Argentine Delhon takes own life after being named in FIFAgate corruption trial

By Andrew Warshaw

November 16 – The drama of the FifaGate corruption scandal trial in New York has taken a tragic turn with a one-time Argentine government official taking his own life just hours after being accused of bribery.

Jorge Delhon, a lawyer who worked in the administration of former Argentina President Cristina Fernandez de Kirchner, killed himself on Tuesday by jumping in front of a train in Buenos Aires.

Delhon, a 52-year-old father of four, worked for Football for All, a government programme which held the rights to football broadcasts in Argentina.

Although he was not one of those charged, Delhon and another official Pablo Paladino had been accused in court by indicted former sports marketing executive Alejandor Burzaco of taking $2 million each in payments in exchange for broadcast rights. Delhon was alleged to have accepted $500,000 per year from 2011-2014.

Burzaco initially went on the run but ended up turning himself in to the authorities and struck a plea bargain deal with American prosecutors.  He has already pleaded guilty to handing out millions of dollars in bribes to a raft of senior officials and is a key witness in a trial that is expected to take six weeks and centres on three former top South American football officials at the forefront of the corruption scandal: Jose Maria Marin, former head of the Brazilian FA; Juan Ángel Napout, former Fifa vice-president; and Manuel Braga, who led Peru’s federation until 2014. All three deny multiple counts of racketeering, wire fraud and money laundering.

A government official in Buenos Aires told The Associated Press that Delhon left a suicide note to his family in which he wrote: “I love you all. I can’t believe (what’s happening).”

Paladino, who was the coordinator of state-run ‘Fútbol Para Todos’, (Football for All) programme, which broadcast first and second division Argentine football matches between 2009 and mid-2017, rejected the accusations made by Burzaco and defended Delhon’s reputation.

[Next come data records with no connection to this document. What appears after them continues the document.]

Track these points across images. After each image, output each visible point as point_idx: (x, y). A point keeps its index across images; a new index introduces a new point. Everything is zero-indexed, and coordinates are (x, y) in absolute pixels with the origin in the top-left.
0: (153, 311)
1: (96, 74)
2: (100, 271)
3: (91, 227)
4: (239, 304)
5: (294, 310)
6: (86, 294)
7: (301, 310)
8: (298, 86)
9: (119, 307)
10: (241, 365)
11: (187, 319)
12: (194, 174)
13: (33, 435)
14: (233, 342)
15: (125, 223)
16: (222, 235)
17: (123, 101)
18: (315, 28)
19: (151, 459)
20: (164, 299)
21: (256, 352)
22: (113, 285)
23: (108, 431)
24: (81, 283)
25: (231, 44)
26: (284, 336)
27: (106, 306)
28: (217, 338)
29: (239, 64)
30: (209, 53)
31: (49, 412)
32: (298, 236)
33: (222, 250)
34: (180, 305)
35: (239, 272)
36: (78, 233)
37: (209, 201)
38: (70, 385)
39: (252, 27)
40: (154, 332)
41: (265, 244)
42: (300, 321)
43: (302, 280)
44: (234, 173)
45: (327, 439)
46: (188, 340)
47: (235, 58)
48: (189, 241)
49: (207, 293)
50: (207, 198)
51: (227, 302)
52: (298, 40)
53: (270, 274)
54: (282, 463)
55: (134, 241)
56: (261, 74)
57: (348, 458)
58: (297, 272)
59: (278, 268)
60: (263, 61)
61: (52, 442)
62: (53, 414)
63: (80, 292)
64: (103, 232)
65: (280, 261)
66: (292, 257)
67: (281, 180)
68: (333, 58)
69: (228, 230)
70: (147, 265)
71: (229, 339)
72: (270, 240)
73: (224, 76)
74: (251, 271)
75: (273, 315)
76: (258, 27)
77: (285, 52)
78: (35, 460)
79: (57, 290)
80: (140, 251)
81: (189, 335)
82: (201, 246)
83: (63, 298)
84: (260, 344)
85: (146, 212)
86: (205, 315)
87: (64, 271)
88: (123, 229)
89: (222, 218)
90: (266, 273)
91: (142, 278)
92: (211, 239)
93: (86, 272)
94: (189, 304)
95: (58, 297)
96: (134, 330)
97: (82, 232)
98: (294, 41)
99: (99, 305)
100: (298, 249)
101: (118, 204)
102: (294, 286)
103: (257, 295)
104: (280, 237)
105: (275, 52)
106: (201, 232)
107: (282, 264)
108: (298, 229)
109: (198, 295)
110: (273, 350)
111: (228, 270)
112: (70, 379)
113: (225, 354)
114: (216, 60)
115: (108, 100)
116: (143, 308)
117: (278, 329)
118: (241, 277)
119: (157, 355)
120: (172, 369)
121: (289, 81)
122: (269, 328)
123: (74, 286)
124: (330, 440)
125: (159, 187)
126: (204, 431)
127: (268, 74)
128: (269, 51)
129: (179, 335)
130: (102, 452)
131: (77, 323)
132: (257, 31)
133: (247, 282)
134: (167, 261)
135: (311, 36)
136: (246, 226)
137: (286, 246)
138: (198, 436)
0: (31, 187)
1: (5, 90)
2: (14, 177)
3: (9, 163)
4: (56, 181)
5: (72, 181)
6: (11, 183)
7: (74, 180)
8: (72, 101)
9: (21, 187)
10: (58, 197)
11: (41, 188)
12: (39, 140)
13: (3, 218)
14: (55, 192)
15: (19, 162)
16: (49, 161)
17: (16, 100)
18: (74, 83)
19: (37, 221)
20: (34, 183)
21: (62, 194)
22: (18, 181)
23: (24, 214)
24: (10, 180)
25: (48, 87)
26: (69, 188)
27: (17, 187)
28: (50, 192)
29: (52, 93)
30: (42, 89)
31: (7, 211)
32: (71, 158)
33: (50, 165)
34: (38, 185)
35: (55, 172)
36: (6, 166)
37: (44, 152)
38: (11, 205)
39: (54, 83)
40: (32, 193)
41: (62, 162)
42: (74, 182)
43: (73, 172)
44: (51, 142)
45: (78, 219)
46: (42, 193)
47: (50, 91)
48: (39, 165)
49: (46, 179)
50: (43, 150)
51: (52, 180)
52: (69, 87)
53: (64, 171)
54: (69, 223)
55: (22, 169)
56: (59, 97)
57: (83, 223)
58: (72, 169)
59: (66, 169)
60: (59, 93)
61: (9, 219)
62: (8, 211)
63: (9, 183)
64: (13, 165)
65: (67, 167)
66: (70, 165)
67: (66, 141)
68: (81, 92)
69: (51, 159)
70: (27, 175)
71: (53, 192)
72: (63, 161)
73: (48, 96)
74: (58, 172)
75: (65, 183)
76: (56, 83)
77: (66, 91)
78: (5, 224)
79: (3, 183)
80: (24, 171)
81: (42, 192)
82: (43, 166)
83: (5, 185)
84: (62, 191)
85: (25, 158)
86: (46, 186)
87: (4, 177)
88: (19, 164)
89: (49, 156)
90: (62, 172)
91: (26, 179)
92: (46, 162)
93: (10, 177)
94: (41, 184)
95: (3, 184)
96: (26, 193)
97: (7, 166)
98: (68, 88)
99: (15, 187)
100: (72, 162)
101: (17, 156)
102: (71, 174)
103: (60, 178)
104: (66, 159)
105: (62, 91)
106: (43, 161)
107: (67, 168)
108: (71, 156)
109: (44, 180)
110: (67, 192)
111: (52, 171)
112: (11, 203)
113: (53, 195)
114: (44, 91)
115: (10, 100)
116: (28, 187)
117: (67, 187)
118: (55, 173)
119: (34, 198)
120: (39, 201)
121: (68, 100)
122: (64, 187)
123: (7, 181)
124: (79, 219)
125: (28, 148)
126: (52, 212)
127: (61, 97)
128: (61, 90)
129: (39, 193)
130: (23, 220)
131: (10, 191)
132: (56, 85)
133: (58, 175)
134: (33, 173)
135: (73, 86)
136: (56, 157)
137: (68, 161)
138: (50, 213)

“Jorge Delhon was an honorable man,” Paladino told a media briefing. “He took the subway or the train to go to work, and a shameless man like Burzaco made us lose him,” Paladino charged, claiming Burzaco deliberately lied about the pair taking bribes in an attempt to improve his own legal situation.

“Perhaps he (Delhon) was distressed when he felt he was not protected by the rule of law. He was a family man who always worked hard and could not stand to see himself branded as a criminal.”